[Dataset entries]

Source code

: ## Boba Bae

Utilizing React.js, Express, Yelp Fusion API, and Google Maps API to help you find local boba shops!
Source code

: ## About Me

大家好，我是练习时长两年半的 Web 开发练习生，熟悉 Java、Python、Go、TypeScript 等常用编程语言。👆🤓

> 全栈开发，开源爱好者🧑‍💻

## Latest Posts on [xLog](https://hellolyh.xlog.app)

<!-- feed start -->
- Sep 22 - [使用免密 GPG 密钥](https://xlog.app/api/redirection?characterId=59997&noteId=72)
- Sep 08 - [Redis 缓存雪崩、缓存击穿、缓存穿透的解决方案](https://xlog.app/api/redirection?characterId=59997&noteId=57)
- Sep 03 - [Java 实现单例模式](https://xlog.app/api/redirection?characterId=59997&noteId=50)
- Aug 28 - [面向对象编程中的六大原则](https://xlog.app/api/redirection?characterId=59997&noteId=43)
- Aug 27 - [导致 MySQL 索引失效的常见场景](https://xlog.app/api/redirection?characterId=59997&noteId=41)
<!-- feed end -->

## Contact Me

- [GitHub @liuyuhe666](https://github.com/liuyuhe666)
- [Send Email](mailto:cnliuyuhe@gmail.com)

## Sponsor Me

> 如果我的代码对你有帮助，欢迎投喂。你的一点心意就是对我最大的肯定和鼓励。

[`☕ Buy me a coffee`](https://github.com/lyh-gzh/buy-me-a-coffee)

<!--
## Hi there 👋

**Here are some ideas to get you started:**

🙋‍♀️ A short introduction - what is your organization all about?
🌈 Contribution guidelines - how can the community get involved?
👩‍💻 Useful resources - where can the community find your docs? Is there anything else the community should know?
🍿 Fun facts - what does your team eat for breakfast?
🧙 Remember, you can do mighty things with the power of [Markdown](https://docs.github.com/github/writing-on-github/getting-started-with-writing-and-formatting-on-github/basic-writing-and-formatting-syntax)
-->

WHAT YOU SHOULD DO: Above are the entries. Output exactly the lines beginning with the line that has "## Hi there 👋" and ending with the line that has "eat for breakfast?".

OUTPUT:
## Hi there 👋

**Here are some ideas to get you started:**

🙋‍♀️ A short introduction - what is your organization all about?
🌈 Contribution guidelines - how can the community get involved?
👩‍💻 Useful resources - where can the community find your docs? Is there anything else the community should know?
🍿 Fun facts - what does your team eat for breakfast?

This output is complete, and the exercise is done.